- Mesinak Location within Iran
- Coordinates: 35°16′20″N 49°09′04″E﻿ / ﻿35.27222°N 49.15111°E
- Country: Iran
- Province: Hamadan
- County: Dargazin
- District: Shahanjarin
- Rural District: Dargazin-e Sharqi

Population (2016)
- • Total: 52
- Time zone: UTC+3:30 (IRST)

= Mesinak =

Village in Hamadan province, Iran

Mesinak (مسينك) (Note: Also romanized as Mesīnak; also known as Mesnīk) is a village in Dargazin-e Sharqi Rural District of Shahanjarin District in Dargazin County, Hamadan province, Iran.

==Demographics==
===Population===
At the time of the 2006 National Census, the village's population was 76 in 15 households, when it was in Darjazin-e Olya Rural District (Note: Renamed Dargazin-e Olya Rural District) of the former Qorveh-ye Darjazin District in Razan County.

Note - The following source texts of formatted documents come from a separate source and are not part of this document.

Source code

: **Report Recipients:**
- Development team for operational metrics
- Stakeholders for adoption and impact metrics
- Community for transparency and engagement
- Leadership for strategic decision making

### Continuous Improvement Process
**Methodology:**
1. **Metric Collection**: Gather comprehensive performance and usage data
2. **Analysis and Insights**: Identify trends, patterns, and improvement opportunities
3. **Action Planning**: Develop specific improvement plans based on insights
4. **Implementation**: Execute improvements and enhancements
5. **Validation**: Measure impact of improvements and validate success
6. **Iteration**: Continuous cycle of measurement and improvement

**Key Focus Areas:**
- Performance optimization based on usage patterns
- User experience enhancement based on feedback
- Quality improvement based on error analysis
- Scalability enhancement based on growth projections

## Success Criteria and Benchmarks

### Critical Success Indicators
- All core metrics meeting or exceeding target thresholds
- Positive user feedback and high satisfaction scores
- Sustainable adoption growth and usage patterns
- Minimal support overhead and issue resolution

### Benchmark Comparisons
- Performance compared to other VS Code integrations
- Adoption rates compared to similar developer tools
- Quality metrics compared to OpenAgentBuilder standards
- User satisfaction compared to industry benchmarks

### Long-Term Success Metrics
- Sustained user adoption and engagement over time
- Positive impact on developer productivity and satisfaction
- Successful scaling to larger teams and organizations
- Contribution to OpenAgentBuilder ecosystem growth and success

The following census in 2011 counted 58 people in 15 households. The 2016 census measured the population of the village as 52 people in 15 households.

In 2019, the district was separated from the county in the establishment of Dargazin County. The rural district was transferred to the new Shahanjarin District and renamed Dargazin-e Olya Rural District. Mesinak was transferred to Dargazin-e Sharqi Rural District created in the same district.